Division of Systems Biology, National Center for Toxicological Research, US Food and Drug Administration, Jefferson, Arkansas.
Division of Biostatistics, Department of Public Health Sciences, University of Virginia, Charlottesville, Virginia.
Kidney360. 2021 Nov 25;2(11):1716-1727. doi: 10.34067/KID.0002642021.
AKI requiring dialysis (AKI-D) is associated with prolonged hospitalization, mortality, and progressive CKD among survivors. Previous studies have examined only select urine or serum biomarkers for predicting kidney recovery from AKI.
Serum samples collected on day 8 of randomized RRT from 72 patients enrolled in the Veteran's Affairs/National Institutes of Health Acute Renal Failure Trial Network study were analyzed by the SOMAscan proteomic platform to profile 1305 proteins in each sample. Of these patients, 38 recovered kidney function and dialysis was discontinued, whereas another 34 patients remained on dialysis by day 28.
Differential serum levels of 119 proteins, with 53 higher and 66 lower, were detected in samples from patients who discontinued dialysis, compared with patients who remained on dialysis by day 28. Patients were classified into tertiles on the basis of SOMAscan protein measurements for the 25 proteins most differentially expressed.

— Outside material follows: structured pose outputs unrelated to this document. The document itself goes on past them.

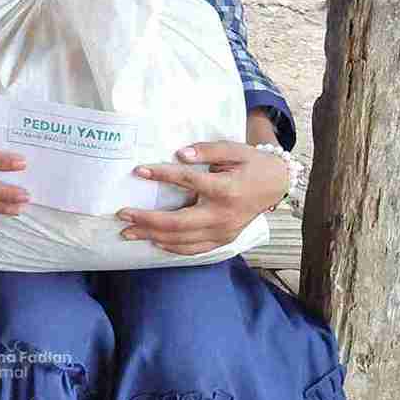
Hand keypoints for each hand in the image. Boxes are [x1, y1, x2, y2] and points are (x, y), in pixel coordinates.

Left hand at [116, 140, 289, 256]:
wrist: (276, 185)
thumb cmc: (251, 164)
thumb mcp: (233, 149)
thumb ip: (207, 150)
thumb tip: (181, 154)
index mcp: (226, 189)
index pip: (188, 182)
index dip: (162, 175)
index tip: (139, 171)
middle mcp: (223, 215)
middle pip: (179, 222)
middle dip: (147, 220)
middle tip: (123, 215)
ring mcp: (223, 231)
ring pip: (183, 240)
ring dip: (153, 237)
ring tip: (129, 232)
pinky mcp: (223, 240)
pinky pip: (194, 249)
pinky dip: (172, 247)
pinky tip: (154, 242)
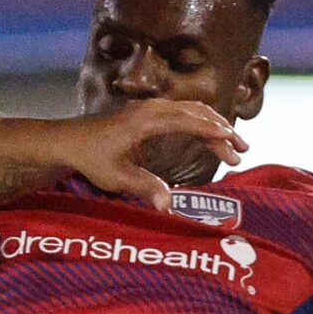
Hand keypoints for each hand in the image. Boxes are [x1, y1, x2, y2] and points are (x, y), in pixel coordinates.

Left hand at [57, 100, 246, 207]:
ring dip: (215, 125)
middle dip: (222, 130)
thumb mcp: (117, 177)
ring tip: (235, 147)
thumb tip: (168, 206)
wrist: (70, 140)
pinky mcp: (151, 112)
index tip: (232, 140)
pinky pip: (185, 112)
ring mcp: (152, 107)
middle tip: (242, 151)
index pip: (187, 121)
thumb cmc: (92, 157)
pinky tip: (214, 138)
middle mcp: (152, 108)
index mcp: (145, 120)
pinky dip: (203, 123)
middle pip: (197, 113)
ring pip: (193, 110)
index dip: (212, 131)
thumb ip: (145, 188)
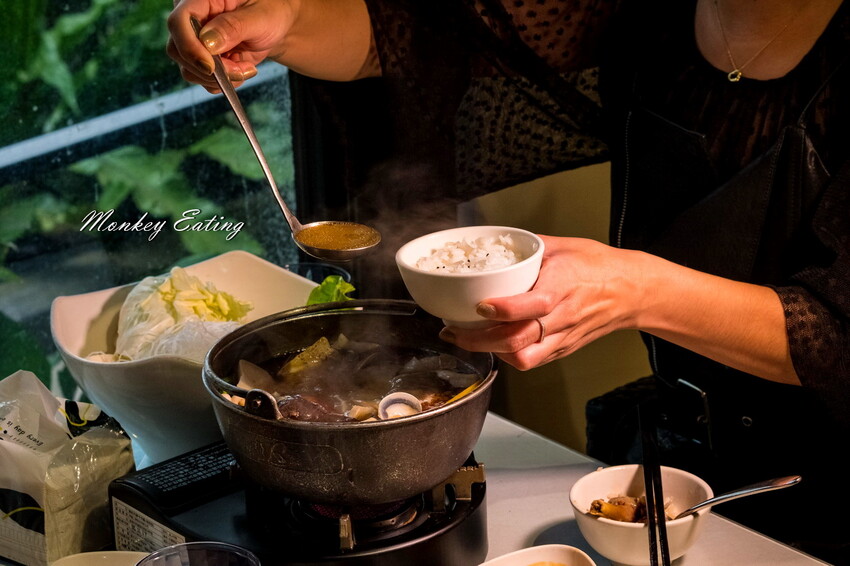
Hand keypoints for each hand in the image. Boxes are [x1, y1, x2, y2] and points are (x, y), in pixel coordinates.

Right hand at [166, 0, 292, 92]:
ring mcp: (195, 40)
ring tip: (246, 68)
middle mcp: (192, 18)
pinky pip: (202, 78)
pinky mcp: (203, 58)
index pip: (178, 21)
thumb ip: (234, 26)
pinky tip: (241, 70)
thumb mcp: (260, 16)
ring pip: (188, 69)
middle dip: (210, 69)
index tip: (211, 67)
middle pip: (178, 50)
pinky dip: (223, 82)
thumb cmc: (270, 10)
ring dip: (219, 78)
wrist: (275, 25)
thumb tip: (207, 43)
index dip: (190, 46)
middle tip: (240, 70)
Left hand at [439, 235, 796, 383]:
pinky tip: (494, 344)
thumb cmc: (598, 265)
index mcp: (562, 285)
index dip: (502, 310)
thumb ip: (527, 249)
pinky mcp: (563, 349)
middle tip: (455, 331)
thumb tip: (493, 243)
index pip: (531, 305)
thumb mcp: (561, 245)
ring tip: (469, 340)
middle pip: (519, 340)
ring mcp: (563, 336)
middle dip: (481, 340)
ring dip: (492, 352)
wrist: (631, 290)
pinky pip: (532, 360)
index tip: (479, 305)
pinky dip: (509, 356)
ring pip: (524, 357)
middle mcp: (562, 316)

The association of serum levels of each protein with kidney recovery was further evaluated using logistic regression analysis. Higher serum levels of CXCL11, CXCL2/CXCL3, CD86, Wnt-7a, BTK, c-Myc, TIMP-3, CCL5, ghrelin, PDGF-C, survivin, CA2, IL-9, EGF, and neuregulin-1, and lower levels of soluble CXCL16, IL1RL1, stanniocalcin-1, IL-6, and FGF23 when classified in tertiles were significantly associated with better kidney recovery. This significant association persisted for each of these proteins after adjusting for potential confounding risk factors including age, sex, cardiovascular SOFA score, congestive heart failure, diabetes, modality of intensive dialysis treatment, cause of AKI, baseline serum creatinine, day 8 urine volume, and estimated 60-day mortality risk.

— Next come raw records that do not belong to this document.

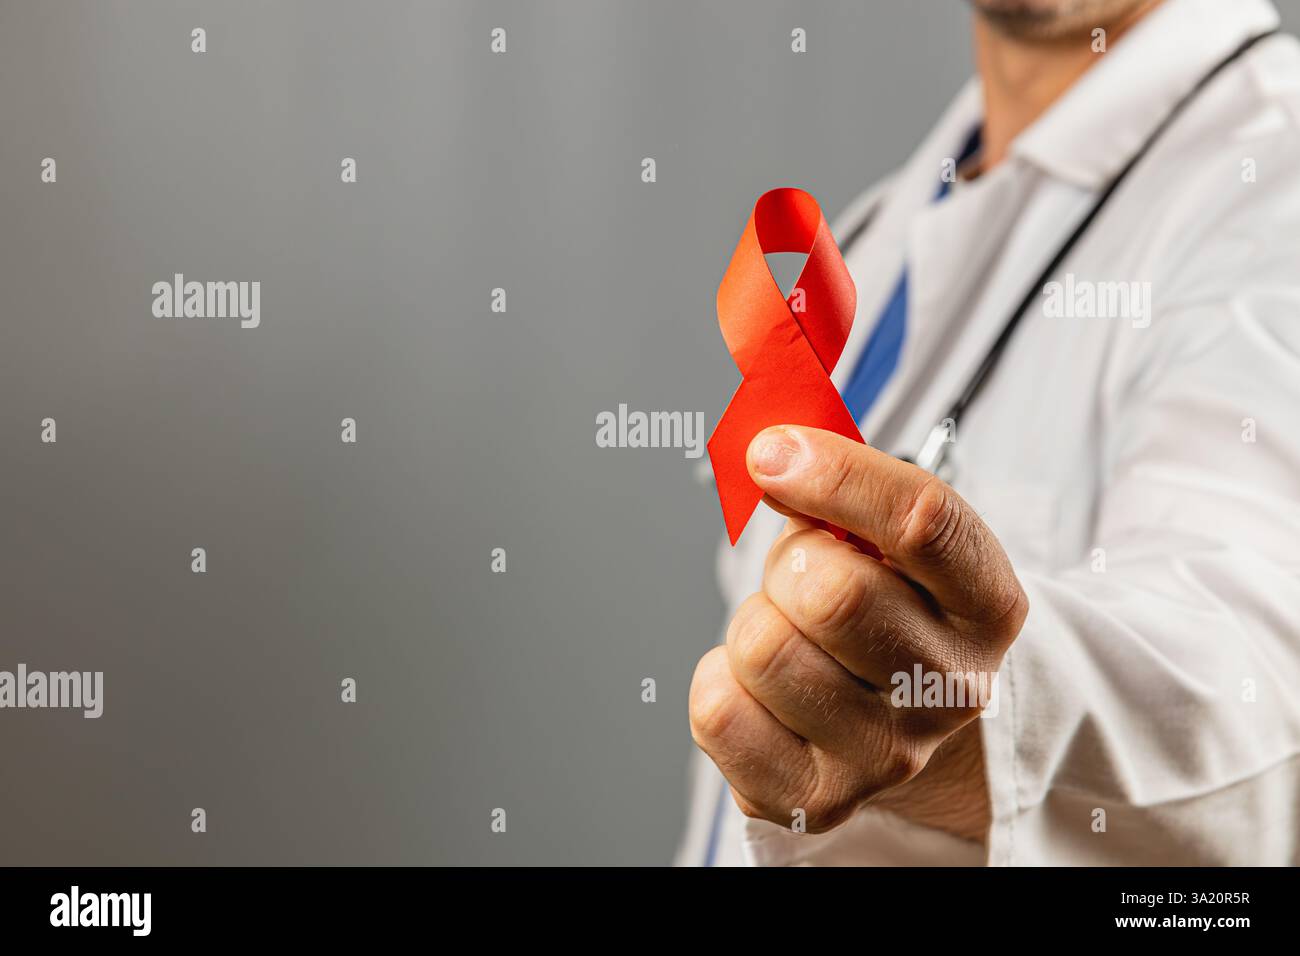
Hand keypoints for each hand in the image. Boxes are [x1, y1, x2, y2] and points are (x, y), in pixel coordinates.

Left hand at [689, 425, 1028, 836]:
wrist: (906, 720)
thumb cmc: (890, 607)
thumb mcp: (893, 538)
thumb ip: (844, 484)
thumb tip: (767, 443)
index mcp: (988, 602)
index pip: (924, 521)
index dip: (835, 472)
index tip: (771, 451)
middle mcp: (951, 686)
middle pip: (830, 591)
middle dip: (791, 561)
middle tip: (805, 573)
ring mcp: (886, 752)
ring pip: (761, 647)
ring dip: (757, 622)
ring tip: (792, 635)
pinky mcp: (816, 799)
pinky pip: (717, 711)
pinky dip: (718, 683)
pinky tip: (761, 687)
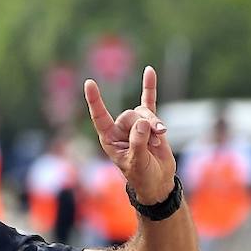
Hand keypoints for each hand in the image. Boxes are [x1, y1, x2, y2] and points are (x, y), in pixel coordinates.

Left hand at [84, 66, 175, 203]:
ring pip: (143, 112)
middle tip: (154, 140)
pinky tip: (149, 71)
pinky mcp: (150, 124)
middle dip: (144, 125)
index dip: (95, 101)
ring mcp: (135, 125)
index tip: (89, 83)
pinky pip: (149, 101)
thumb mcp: (137, 162)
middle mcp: (120, 130)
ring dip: (154, 123)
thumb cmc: (143, 175)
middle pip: (130, 115)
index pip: (100, 117)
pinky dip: (149, 87)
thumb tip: (142, 123)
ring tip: (161, 135)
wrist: (158, 180)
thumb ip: (138, 143)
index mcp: (109, 139)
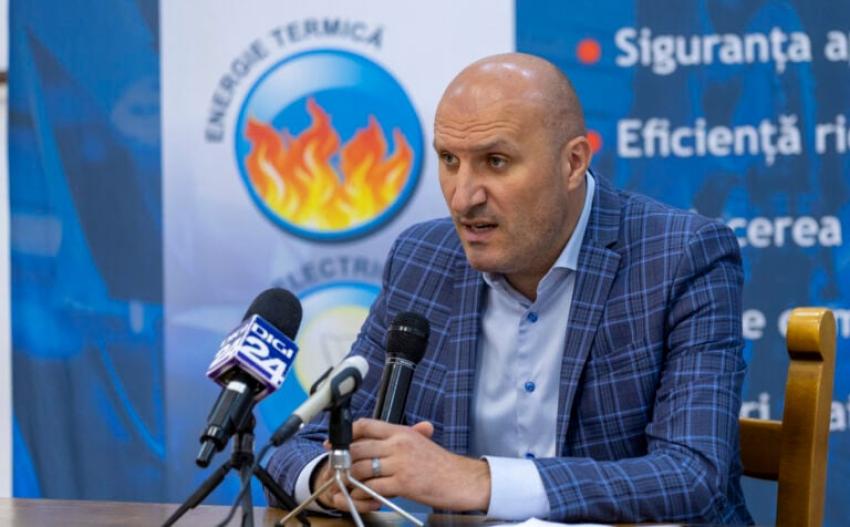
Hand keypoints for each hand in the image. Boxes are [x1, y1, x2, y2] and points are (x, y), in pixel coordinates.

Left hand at [311, 421, 435, 511]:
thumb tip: (374, 442)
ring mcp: (400, 464)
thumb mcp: (419, 443)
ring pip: (362, 468)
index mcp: (401, 432)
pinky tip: (360, 494)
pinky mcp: (403, 483)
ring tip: (344, 484)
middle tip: (335, 467)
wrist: (462, 480)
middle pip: (358, 447)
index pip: (366, 425)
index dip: (347, 434)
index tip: (335, 443)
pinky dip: (362, 492)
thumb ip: (397, 440)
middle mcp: (399, 444)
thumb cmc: (442, 465)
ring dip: (349, 478)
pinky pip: (373, 487)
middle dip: (342, 459)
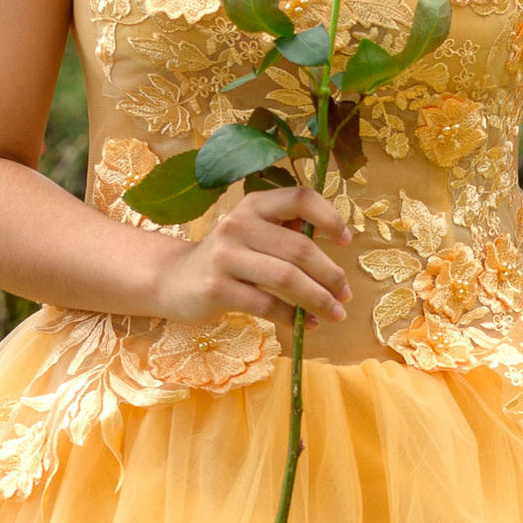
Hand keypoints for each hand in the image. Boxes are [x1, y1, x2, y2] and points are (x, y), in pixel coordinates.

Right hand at [150, 178, 351, 327]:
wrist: (176, 280)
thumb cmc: (229, 257)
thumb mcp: (254, 233)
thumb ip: (287, 232)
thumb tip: (334, 242)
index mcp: (254, 204)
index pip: (299, 198)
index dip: (329, 217)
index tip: (346, 240)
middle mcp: (238, 224)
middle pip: (299, 248)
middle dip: (330, 275)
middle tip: (345, 295)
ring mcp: (224, 256)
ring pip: (286, 278)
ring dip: (318, 299)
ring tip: (334, 313)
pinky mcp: (216, 288)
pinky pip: (266, 304)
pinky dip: (293, 317)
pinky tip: (307, 324)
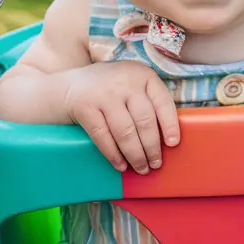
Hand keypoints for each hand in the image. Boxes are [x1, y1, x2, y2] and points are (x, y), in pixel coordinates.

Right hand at [65, 61, 179, 174]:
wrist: (70, 85)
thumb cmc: (110, 90)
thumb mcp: (132, 85)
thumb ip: (148, 102)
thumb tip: (166, 137)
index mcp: (142, 75)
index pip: (162, 101)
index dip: (170, 124)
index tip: (173, 144)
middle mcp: (125, 82)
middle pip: (144, 120)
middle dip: (152, 147)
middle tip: (156, 164)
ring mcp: (104, 94)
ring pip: (125, 132)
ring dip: (135, 155)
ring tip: (141, 168)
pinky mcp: (85, 107)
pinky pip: (103, 136)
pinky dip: (113, 154)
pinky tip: (120, 165)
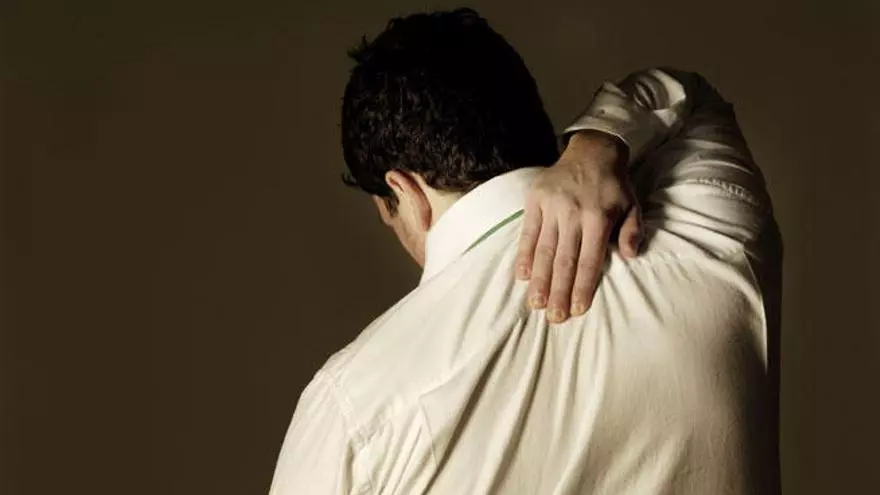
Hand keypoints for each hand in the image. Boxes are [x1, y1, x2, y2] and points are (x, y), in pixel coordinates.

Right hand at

These results suggest concerted changes between survival-related proteins and immune-regulatory chemokines in regulating angiogenesis, endothelial and epithelial remodeling, and kidney cell regeneration, illustrating potential mechanisms of kidney recovery. Thus, this study identifies potential novel predictive biomarkers of kidney recovery in patients with AKI-D.
需要透析的急性肾损伤(AKI-D)与幸存者的住院时间延长、死亡率和进行性慢性肾脏病(CKD)有关。以前的研究仅检查了选定的尿液或血清生物标志物,以预测 AKI 的肾脏恢复。
从退伍军人事务部/美国国立卫生研究院急性肾衰竭试验网络研究中纳入的 72 例接受随机肾脏替代治疗的患者第 8 天的血清样本,通过 SOMAscan 蛋白质组学平台进行分析,以对每个样本中的 1305 种蛋白质进行分析。在这些患者中,38 例恢复了肾功能并停止透析,而另外 34 例在第 28 天仍在透析。
与第 28 天仍在透析的患者相比,停止透析的患者的血清中检测到 119 种蛋白的差异表达,其中 53 种蛋白的水平升高,66 种蛋白的水平降低。根据 SOMAscan 蛋白测量值,将 25 种表达差异最显著的蛋白分为 3 组。使用逻辑回归分析进一步评估了每种蛋白的血清水平与肾脏恢复的相关性。当分类为 tertiles 时,血清中更高水平的 CXCL11、CXCL2/CXCL3、CD86、Wnt-7a、BTK、c-Myc、TIMP-3、CCL5、ghrelin、PDGF-C、survivin、CA2、IL-9、EGF 和神经调节蛋白-1,以及较低水平的可溶性 CXCL16、IL1RL1、stanniocalcin-1、IL-6 和 FGF23,与更好的肾脏恢复显著相关。在调整年龄、性别、心血管 SOFA 评分、充血性心力衰竭、糖尿病、强化透析治疗方式、AKI 病因、基线血清肌酐、第 8 天尿量和估计 60 天死亡率等潜在混杂风险因素后,这些显著相关性仍然存在。
这些结果表明,与生存相关的蛋白和免疫调节趋化因子之间的协同变化,调节血管生成、内皮和上皮重塑以及肾脏细胞再生,说明了肾脏恢复的潜在机制。因此,本研究确定了 AKI-D 患者肾脏恢复的潜在新型预测生物标志物。